Additional data (image) augmentation was prescribed in the configuration file. Combining a vertical flip and a 90 degree rotation with the default horizontal flip, the training data can be extended to contain all possible wind turbine orientations. These operations help to generalize the model.
*   data_augmentation_options {
    random_vertical_flip {
    }
  }
*   data_augmentation_options {
    random_rotation90 {
    }
  }










In [0]:
!python model_main.py --pipeline_config_path=training/ssd_inception_v2_coco_WTDetector.config --model_dir=training/ --num_train_steps=20000 --alsologtostderr
#!python train.py --logtostderr --train_dir=training/ --pipeline_config_path=training/ssd_inception_v2_coco_WTDetector.config # using legacy training code

### Export trained wind turbine detector model

In [0]:
!python /content/models/research/object_detection/export_inference_graph.py \
    --input_type=image_tensor \
    --pipeline_config_path=training/ssd_inception_v2_coco_WTDetector.config \
    --output_directory=WTDetectorModel \
    --trained_checkpoint_prefix=training/model.ckpt-20000

## *Inference*

Perform inference using the newly trained wind turbine detection model on the validation image set. This set of images was kept separate from the test and train image sets and will now be used to validate the accuracy of the model.   

In [0]:
%cd /content/models/research/object_detection

### Imports

In [0]:
import numpy as np
import os
import six.moves.urllib as urllib
import sys
import tarfile
import tensorflow as tf
import zipfile

from distutils.version import StrictVersion
from collections import defaultdict
from io import StringIO
from matplotlib import pyplot as plt
from PIL import Image

# This is needed since the notebook is stored in the object_detection folder.
sys.path.append("..")
from object_detection.utils import ops as utils_ops

if StrictVersion(tf.__version__) < StrictVersion('1.9.0'):
  raise ImportError('Please upgrade your TensorFlow installation to v1.9.* or later!')

#### Env setup

In [0]:
# This is needed to display the images.
%matplotlib inline

#### Object detection imports
Here are the imports from the object detection module.

In [0]:
from utils import label_map_util

from utils import visualization_utils as vis_util

### Model preparation 

#### Variables

Any model exported using the "export_inference_graph.py" tool can be loaded here simply by changing "PATH_TO_FROZEN_GRAPH" to point to a new .pb file.  

In [0]:
# Path to frozen detection graph. This is the actual model that is used for the object detection.
#PATH_TO_FROZEN_GRAPH = '/content/wind-turbine-detector/WTDetectorModel/frozen_inference_graph.pb'
PATH_TO_FROZEN_GRAPH = '/content/wind-turbine-detector/trainedWTDetector/frozen_inference_graph.pb' # Uncomment this line to run inference (without training) using provided pre-trained model

# List of the strings that is used to add correct label for each box.
PATH_TO_LABELS = '/content/wind-turbine-detector/annotations/label_map.pbtxt'

#### Load a (frozen) TensorFlow model into memory

In [0]:
detection_graph = tf.Graph()

Given records -
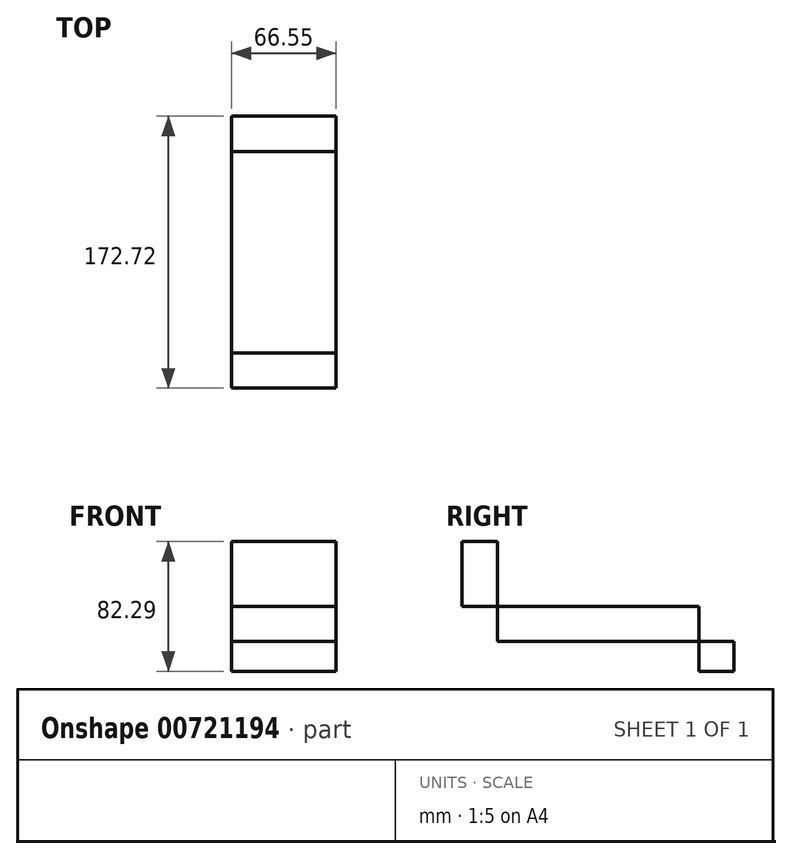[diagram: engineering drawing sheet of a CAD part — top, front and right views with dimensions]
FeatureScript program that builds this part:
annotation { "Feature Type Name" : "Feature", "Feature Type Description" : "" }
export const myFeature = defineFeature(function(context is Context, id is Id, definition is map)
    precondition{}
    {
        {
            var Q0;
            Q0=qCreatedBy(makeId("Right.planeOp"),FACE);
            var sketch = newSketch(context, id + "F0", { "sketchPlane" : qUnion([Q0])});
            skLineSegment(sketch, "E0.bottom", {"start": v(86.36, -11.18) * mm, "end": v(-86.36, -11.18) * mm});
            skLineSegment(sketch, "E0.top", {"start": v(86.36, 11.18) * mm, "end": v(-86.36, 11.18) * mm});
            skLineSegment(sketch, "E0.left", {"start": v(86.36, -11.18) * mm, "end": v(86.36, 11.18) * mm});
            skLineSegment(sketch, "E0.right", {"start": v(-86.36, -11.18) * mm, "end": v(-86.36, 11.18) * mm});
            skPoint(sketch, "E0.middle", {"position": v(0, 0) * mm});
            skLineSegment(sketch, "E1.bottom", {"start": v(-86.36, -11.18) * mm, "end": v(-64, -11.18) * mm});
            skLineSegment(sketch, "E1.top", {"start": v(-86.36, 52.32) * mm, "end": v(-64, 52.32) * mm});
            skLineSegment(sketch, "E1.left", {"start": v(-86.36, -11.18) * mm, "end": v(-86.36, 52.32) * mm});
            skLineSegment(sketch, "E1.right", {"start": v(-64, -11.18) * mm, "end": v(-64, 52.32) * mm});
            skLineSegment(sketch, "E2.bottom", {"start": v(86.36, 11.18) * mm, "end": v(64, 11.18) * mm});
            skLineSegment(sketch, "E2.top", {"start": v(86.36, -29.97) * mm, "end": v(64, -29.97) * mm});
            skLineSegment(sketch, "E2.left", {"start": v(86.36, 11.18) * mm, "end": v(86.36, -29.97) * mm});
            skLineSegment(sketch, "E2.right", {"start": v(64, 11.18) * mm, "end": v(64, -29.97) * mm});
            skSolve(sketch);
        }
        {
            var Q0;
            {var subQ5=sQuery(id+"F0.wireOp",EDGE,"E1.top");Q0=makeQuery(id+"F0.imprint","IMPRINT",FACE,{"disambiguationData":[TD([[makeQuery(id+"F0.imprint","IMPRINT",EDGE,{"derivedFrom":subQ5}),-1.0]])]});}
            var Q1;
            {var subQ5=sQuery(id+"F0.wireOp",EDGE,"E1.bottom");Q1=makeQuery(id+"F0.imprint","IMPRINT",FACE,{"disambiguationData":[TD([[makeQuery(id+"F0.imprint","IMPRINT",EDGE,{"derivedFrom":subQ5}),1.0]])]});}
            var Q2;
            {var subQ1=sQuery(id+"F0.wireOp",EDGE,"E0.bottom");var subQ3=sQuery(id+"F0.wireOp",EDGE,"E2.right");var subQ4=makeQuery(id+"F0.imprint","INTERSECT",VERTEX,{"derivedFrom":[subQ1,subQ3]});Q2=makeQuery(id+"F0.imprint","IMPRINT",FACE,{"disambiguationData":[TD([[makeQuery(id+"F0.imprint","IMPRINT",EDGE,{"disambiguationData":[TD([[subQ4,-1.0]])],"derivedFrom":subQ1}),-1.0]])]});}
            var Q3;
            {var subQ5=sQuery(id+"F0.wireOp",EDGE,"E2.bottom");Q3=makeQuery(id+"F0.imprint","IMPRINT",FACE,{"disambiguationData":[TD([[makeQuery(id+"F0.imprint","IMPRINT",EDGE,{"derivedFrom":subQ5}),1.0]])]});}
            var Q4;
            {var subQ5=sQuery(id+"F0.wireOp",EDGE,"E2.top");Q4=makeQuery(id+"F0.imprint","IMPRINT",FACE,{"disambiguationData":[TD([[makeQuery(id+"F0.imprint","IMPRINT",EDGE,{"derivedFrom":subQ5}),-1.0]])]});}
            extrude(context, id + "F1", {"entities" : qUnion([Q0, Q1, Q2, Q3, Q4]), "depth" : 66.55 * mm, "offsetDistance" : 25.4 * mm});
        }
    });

Exercise tasks -
a) In the wind turbine detector excerpt, which two augmentation operations are combined with the default horizontal flip?
b) Continue the wind turbine detector excerpt, picking up right after its final line.

Task results -
a) A vertical flip and a 90 degree rotation.

b)
with detection_graph.as_default():
  od_graph_def = tf.GraphDef()
  with tf.gfile.GFile(PATH_TO_FROZEN_GRAPH, 'rb') as fid:
    serialized_graph = fid.read()
    od_graph_def.ParseFromString(serialized_graph)
    tf.import_graph_def(od_graph_def, name='')

#### Loading label map
Label maps map indices to category names, so that when our convolution network predicts `5`, we know that this corresponds to "airplane".  Here we use internal utility functions, but anything that returns a dictionary mapping integers to appropriate string labels would be fine

In [0]:
category_index = label_map_util.create_category_index_from_labelmap(PATH_TO_LABELS, use_display_name=True)
print(category_index)

#### Helper code

In [0]:
def load_image_into_numpy_array(image):
  (im_width, im_height) = image.size
  return np.array(image.getdata()).reshape(
      (im_height, im_width, 3)).astype(np.uint8)

### Detection

In [0]:
import os
import glob

PATH_TO_TEST_IMAGES_DIR = '/content/wind-turbine-detector/images/samples/orig'
TEST_IMAGE_PATHS = glob.glob(os.path.join(PATH_TO_TEST_IMAGES_DIR, "*.jpg"))
print(TEST_IMAGE_PATHS)

# Size, in inches, of the output images.
IMAGE_SIZE = (12, 8)

In [0]:
def run_inference_for_single_image(image, graph):
  with graph.as_default():
    with tf.Session() as sess:
      # Get handles to input and output tensors
      ops = tf.get_default_graph().get_operations()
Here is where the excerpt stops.